I have seen something like this before:

for letter in text:
    result = letter
return result

Hopefully the result variable would store all of the iterations instead of just replacing the old with the new… or would I need to append each iteration to the variable?

I need to ensure the iteration does not error if it encounters punctuation or a number. I thought by including two things, 1. ‘if in dictionary’ and 2. ‘else continue’ it would skip anything not in the dictionary and continue iterating through the loop.

I know there are probably easier ways to do what I’m trying to do, but I’m still doing push ups and learning the basic moves… the actual kung fu comes later :grinning:

def alphabet_position(text):
    alphabet = {
        'a': 1, 'b': 2, 'c': 3, 'd': 4, 'e': 5, 'f': 6, 'g': 7,
        'h': 8, 'i': 9, 'j': 10, 'k': 11, 'l': 12, 'm': 13, 'n': 14,
        'o': 15, 'p': 16, 'q': 17, 'r': 18, 's': 19, 't': 20, 'u': 21,
        'v': 22, 'w': 23, 'x': 24, 'y': 25, 'z': 26
    }
    Converted = []
    for letter in text.lower():
        if letter in alphabet:
            Converted.append(alphabet[letter])
    print(*Converted)

is my new code and it’s giving me the results I want but not passing the tests…not sure why…it looks the same to me:

Test Results:

Log

20 8 5 19 21 14 19 5 20 19 5 20 19 1 20 20 23 5 12 22 5 15 3 12 15 3 11

None should equal ‘20 8 5 19 21 14 19 5 20 19 5 20 19 1 20 20 23 5 12 22 5 15 3 12 15 3 11’

Log

20 8 5 14 1 18 23 8 1 12 2 1 3 15 14 19 1 20 13 9 4 14 9 7 8 20

None should equal ‘20 8 5 14 1 18 23 8 1 12 2 1 3 15 14 19 1 20 13 9 4 14 9 7 8 20’

None should equal ‘’

Only thing I can think is it needs to be a string… but when I try to convert the variable to a string it tells me “str can modify at most 3 and there are 27”

Hi Brad,

The alphabet_position function only prints the value and does not return it.
So you should add,

    return Converted

to compare with the expected value outside the function.

Yet another solution.

>>> message = "The sunset sets at twelve o' clock."
>>> [ord(x) - ord('a') + 1 for x in message.lower() if x.isalpha()]
[20, 8, 5, 19, 21, 14, 19, 5, 20, 19, 5, 20, 19, 1, 20, 20, 23, 5, 12, 22, 5, 15, 3, 12, 15, 3, 11]
1 Like

I tried using return and it yields:

Test Results:

[20, 8, 5, 19, 21, 14, 19, 5, 20, 19, 5, 20, 19, 1, 20, 20, 23, 5, 12, 22, 5, 15, 3, 12, 15, 3, 11] should equal ‘20 8 5 19 21 14 19 5 20 19 5 20 19 1 20 20 23 5 12 22 5 15 3 12 15 3 11’

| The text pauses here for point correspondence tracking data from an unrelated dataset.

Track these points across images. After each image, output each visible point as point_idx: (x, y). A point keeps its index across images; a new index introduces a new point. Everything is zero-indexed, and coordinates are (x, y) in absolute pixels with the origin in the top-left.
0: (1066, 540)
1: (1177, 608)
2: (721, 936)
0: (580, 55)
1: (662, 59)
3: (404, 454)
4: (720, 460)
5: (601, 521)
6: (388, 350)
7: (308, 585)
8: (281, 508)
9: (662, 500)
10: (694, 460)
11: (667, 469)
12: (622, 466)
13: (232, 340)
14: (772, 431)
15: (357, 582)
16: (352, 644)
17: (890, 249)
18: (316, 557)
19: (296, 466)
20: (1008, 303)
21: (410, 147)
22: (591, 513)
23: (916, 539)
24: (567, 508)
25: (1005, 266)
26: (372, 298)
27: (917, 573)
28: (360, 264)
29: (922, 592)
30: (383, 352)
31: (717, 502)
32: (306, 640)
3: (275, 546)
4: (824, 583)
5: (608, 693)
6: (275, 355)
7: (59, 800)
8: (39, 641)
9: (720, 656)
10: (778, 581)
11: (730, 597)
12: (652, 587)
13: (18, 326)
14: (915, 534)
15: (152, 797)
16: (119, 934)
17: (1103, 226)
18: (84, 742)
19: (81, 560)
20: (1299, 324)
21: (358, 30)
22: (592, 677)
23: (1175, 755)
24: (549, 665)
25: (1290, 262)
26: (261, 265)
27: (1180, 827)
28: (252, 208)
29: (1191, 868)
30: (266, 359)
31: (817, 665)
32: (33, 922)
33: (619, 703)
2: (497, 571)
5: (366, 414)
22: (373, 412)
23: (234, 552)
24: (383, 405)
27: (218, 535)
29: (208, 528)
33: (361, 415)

[20, 8, 5, 14, 1, 18, 23, 8, 1, 12, 2, 1, 3, 15, 14, 19, 1, 20, 13, 9, 4, 14, 9, 7, 8, 20] should equal ‘20 8 5 14 1 18 23 8 1 12 2 1 3 15 14 19 1 20 13 9 4 14 9 7 8 20’

[ ] should equal ’ ’

or

Traceback (most recent call last):
File “/workspace/default/tests.py”, line 1, in
from solution import *
File “/workspace/default/solution.py”, line 12
return (*Converted)
^^^^^^^^^^
SyntaxError: cannot use starred expression here

apparently, the solution must be one string with no commas. The only way I can think to do this is to append a single string with each integer in a separate for loop…

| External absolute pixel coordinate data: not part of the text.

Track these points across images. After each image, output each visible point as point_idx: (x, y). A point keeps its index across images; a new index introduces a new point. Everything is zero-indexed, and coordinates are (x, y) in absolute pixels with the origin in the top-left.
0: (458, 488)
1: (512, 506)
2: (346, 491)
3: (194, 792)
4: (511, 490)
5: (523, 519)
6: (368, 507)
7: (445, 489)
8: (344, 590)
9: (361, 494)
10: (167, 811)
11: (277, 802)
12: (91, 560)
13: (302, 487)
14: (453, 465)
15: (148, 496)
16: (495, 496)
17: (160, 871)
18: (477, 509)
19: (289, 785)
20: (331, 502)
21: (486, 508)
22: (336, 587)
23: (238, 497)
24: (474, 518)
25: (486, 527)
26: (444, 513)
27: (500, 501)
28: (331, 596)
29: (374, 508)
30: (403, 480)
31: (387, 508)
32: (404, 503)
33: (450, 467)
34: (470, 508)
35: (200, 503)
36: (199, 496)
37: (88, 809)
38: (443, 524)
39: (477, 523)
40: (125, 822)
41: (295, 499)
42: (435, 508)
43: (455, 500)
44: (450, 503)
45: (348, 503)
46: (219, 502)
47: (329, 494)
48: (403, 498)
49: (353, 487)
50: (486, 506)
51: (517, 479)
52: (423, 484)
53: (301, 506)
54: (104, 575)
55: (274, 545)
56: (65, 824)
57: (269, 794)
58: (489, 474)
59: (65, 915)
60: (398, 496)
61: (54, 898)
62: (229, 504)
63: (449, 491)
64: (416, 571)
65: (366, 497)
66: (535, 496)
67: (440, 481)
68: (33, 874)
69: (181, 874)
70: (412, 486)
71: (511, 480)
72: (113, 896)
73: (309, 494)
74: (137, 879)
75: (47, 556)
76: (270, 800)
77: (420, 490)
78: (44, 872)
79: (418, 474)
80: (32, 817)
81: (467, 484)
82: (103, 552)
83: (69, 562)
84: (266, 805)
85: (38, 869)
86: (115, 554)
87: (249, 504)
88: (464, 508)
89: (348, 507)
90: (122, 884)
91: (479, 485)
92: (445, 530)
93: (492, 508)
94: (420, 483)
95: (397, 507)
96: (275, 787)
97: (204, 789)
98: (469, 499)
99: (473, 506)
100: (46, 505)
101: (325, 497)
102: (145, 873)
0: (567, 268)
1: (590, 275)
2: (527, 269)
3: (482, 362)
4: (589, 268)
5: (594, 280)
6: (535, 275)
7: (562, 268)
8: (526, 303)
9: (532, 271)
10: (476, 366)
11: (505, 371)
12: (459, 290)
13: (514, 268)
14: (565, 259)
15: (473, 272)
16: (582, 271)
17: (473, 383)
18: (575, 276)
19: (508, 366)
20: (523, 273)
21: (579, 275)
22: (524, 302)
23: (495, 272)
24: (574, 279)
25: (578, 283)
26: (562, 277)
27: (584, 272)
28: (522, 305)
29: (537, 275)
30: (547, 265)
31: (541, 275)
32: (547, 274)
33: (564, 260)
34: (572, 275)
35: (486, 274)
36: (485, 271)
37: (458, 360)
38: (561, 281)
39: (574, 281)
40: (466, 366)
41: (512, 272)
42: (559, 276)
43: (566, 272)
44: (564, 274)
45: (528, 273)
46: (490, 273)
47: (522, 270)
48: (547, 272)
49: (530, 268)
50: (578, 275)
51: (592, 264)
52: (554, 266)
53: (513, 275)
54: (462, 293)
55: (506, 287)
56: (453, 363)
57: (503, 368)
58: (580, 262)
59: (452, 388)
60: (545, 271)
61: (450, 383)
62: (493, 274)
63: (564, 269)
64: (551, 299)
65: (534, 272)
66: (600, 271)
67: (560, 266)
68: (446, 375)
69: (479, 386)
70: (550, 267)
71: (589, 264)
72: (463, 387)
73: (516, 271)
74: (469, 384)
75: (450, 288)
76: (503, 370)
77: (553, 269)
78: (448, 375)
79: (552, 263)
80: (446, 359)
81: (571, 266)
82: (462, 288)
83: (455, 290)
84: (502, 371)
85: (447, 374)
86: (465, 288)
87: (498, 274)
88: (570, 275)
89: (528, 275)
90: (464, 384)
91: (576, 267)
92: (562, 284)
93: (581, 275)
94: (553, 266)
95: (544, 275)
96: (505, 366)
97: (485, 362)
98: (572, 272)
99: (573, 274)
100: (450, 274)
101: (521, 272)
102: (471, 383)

def alphabet_position(text):
    alphabet = {
        'a': 1, 'b': 2, 'c': 3, 'd': 4, 'e': 5, 'f': 6, 'g': 7,
        'h': 8, 'i': 9, 'j': 10, 'k': 11, 'l': 12, 'm': 13, 'n': 14,
        'o': 15, 'p': 16, 'q': 17, 'r': 18, 's': 19, 't': 20, 'u': 21,
        'v': 22, 'w': 23, 'x': 24, 'y': 25, 'z': 26
    }
    Converted = []
    for letter in text.lower():
        if letter in alphabet:
            Converted.append(alphabet[letter])
    st_conv = [str(x) for x in Converted]
    final = " ".join(st_conv)
    return final

Hallelujah!! it worked. I’m sure this could all be combined into one list comprehension line but at least I understand the steps it has to go through! Yay!